As a sort of independent conservative myself, of course I read the Times every day. But whereas once upon a time I cared what the Times thought if only to think through the argument and why I might happen to agree or disagree with it, either way, nowadays I find it offering arguments less and less, but simply writing memoranda to a certain imagined base of Democratic liberals readers spread out across a kind of abstracted, hypothetical America, simply talking to the converted. Long gone, too, are the days when one could take the facts from a New York Times story at face value - now you have to think about who wrote the story, what interests the Times itself has in the politics of the story, and above all think about what is being left out, not said between the lines. For that matter, in the contemporary New York Times, you can't even automatically trust the photos. It is still a fantastically valuable resource - but one that has to be read with all sorts of fact-checking, tendentiousness-checking, unstated motivations-checking programs running in one's head. And it gets shriller, and shriller, and shriller.

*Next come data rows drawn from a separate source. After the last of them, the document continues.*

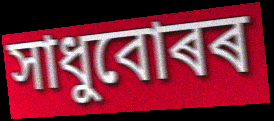
সাধুবোৰৰ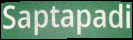
Saptapadi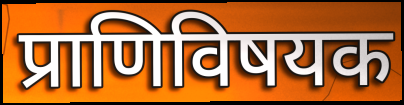
प्राणिविषयक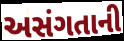
અસંગતાની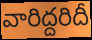
వారిద్దరిదీ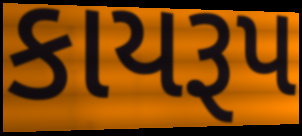
કાયરૂપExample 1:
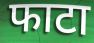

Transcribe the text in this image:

फाटा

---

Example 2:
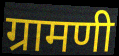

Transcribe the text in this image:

ग्रामणी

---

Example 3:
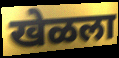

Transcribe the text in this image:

खेळला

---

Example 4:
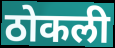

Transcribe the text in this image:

ठोकली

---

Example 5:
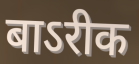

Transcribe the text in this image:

बाऽरीक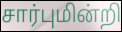
சார்புமின்றி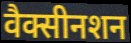
वैक्सीनशनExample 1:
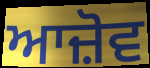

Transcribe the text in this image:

ਆਜ਼ੋਵ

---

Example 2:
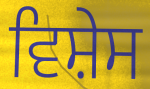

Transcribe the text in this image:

ਵਿਸ਼ੇਸ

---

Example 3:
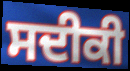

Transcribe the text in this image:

ਸਦੀਕੀ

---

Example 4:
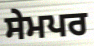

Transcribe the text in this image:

ਸੇਮਪਰ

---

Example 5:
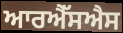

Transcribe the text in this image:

ਆਰਐੱਸਐਸ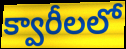
క్వారీలలో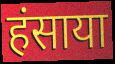
हंसाया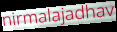
nirmalajadhav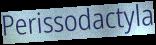
Perissodactyla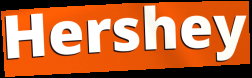
Hershey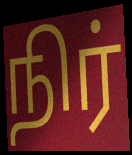
நிர்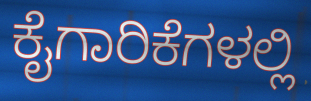
ಕೈಗಾರಿಕೆಗಳಲ್ಲಿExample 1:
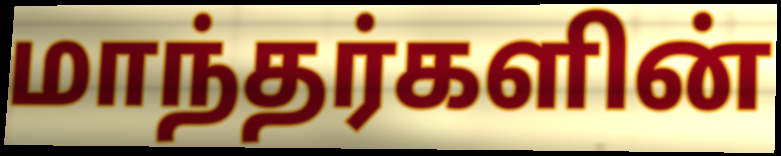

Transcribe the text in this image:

மாந்தர்களின்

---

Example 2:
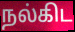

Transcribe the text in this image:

நல்கிட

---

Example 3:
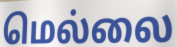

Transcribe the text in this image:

மெல்லை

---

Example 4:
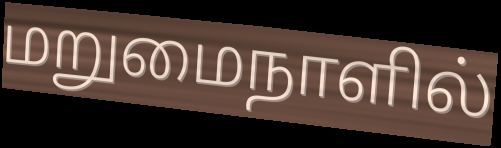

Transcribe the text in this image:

மறுமைநாளில்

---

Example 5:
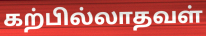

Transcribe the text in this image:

கற்பில்லாதவள்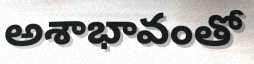
అశాభావంతో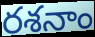
రశనాం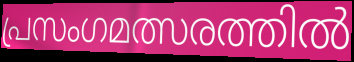
പ്രസംഗമത്സരത്തിൽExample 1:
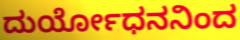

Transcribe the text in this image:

ದುರ್ಯೋಧನನಿಂದ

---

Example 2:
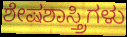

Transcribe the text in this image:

ಶೇಷಶಾಸ್ತ್ರಿಗಳು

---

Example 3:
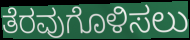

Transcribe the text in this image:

ತೆರವುಗೊಳಿಸಲು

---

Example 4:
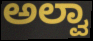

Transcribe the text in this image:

ಅಲ್ವಾ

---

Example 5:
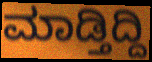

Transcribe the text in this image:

ಮಾಡ್ತಿದ್ದಿ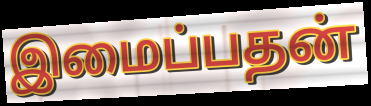
இமைப்பதன்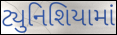
ટ્યુનિશિયામાં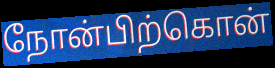
நோன்பிற்கொன்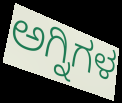
ಅಗ್ನಿಗಳ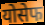
योसेफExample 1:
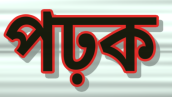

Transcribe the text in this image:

পঢ়ক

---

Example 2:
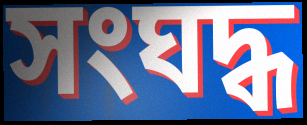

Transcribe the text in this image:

সংঘদ্ধ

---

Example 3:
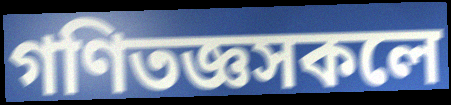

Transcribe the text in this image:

গণিতজ্ঞসকলে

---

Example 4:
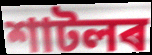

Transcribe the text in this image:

শাটলৰ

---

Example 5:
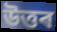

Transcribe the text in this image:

উত্তৰ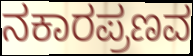
ನಕಾರಪ್ರಣವ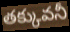
తక్కువనీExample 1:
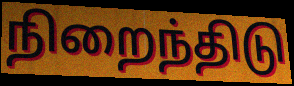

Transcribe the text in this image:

நிறைந்திடு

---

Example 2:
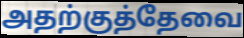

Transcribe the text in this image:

அதற்குத்தேவை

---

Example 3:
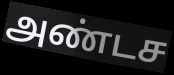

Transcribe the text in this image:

அண்டச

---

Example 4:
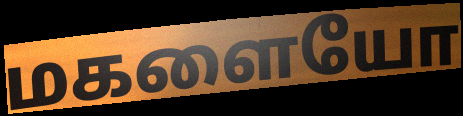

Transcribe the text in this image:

மகளையோ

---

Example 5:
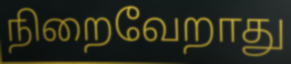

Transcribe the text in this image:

நிறைவேறாது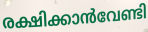
രക്ഷിക്കാൻവേണ്ടി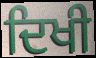
ਦਿਖੀ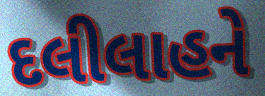
દલીલાહને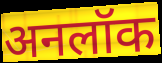
अनलॉक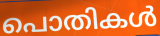
പൊതികൾ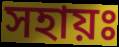
সহায়ঃ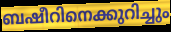
ബഷീറിനെക്കുറിച്ചും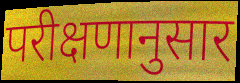
परीक्षणानुसारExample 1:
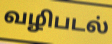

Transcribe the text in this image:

வழிபடல்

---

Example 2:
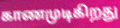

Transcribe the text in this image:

காணமுடிகிறது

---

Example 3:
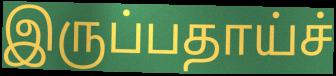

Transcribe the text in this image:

இருப்பதாய்ச்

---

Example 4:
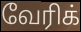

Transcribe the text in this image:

வேரிக்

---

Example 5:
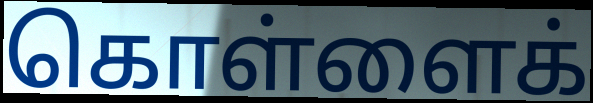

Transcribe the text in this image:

கொள்ளைக்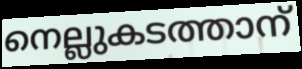
നെല്ലുകടത്താന്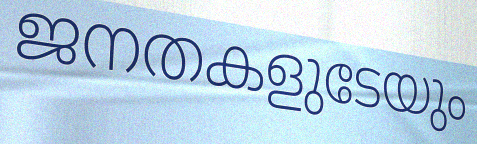
ജനതകളുടേയുംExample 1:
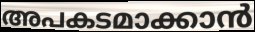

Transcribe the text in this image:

അപകടമാക്കാൻ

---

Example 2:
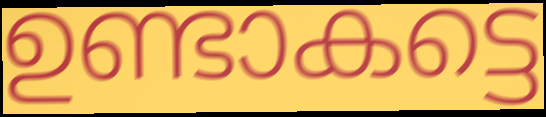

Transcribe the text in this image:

ഉണ്ടാകട്ടെ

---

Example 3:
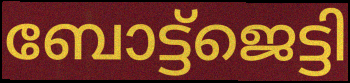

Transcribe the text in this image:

ബോട്ട്ജെട്ടി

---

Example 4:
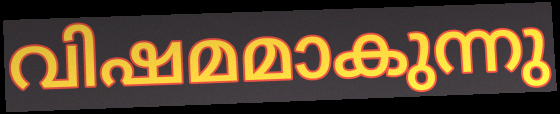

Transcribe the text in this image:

വിഷമമാകുന്നു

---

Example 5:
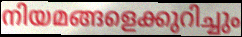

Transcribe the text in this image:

നിയമങ്ങളെക്കുറിച്ചും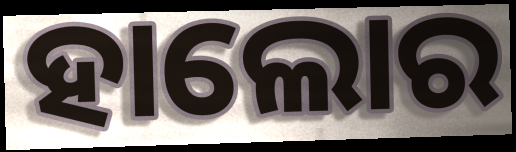
ହାଲୋରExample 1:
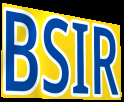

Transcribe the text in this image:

BSIR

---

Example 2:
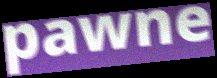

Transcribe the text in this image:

pawne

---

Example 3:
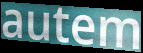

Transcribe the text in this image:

autem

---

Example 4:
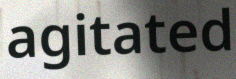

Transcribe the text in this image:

agitated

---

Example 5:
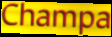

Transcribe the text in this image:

ChampaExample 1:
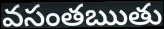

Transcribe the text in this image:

వసంతఋతు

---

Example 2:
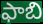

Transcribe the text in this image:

ఫాబి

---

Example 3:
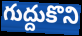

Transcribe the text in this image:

గుద్దుకొని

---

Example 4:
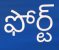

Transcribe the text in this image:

ఫోర్ట్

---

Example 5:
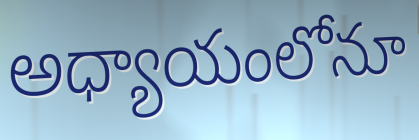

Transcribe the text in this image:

అధ్యాయంలోనూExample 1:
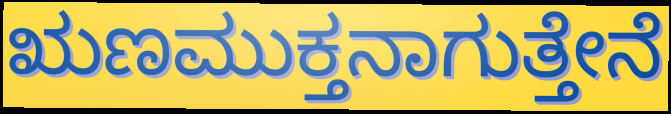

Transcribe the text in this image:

ಋಣಮುಕ್ತನಾಗುತ್ತೇನೆ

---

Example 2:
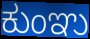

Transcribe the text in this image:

So, no, I don't think Wolff has represented the political dynamics between the Bush administration and the Times accurately at all. He suggests that the administration pays attention to the Times for more than simply what aspect of national security the newspaper, in its sole wisdom and discretion as to the public interest, has decided to compromise that week. That does not mean caring what the Times thinks, only what (bad) things it does and some attention to whether it has finally crossed the line at which prosecution is unavoidable. And the idea that Bush administration politics are intertwined with the marketplace in some loose conspiracy - well, that's just loopy leftiness intertwined with selling copies of Vanity Fair.

That leaves the deep problem of how to sell newspapers in the internet age. And no one seems to have the answer to that. My primary pro bono activity, unrelated to this blog, is as chair of the board of a nonprofit media assistance organization - a kind of nonprofit private equity firm that makes investments in media businesses in the developing world to help them achieve financial independence and, therefore, editorial independence. It's an amazingly successful organization, with a portfolio of some $50 million in media investments everywhere from Indonesia to Russia. So I spend quite a lot of time reading, thinking, and talking about media business strategies, particularly for newspapers that are committed to serious news - I don't pretend to be an expert the way that our organization's staff are experts. But one thing we regularly discuss is the condition of newspapers in the US and elsewhere in the industrialized, post industrialized world where the internet is default mode. And frequently those discussions conclude by saying - gosh, it's pretty darn hard to come up with a winning business strategy for a newspaper in a poor country with high unemployment, illiteracy, low incomes, few advertisers, etc. - but it's also pretty darn hard to come up with a winning business strategy for newspaper in a post industrialized, internet-heavy country, too.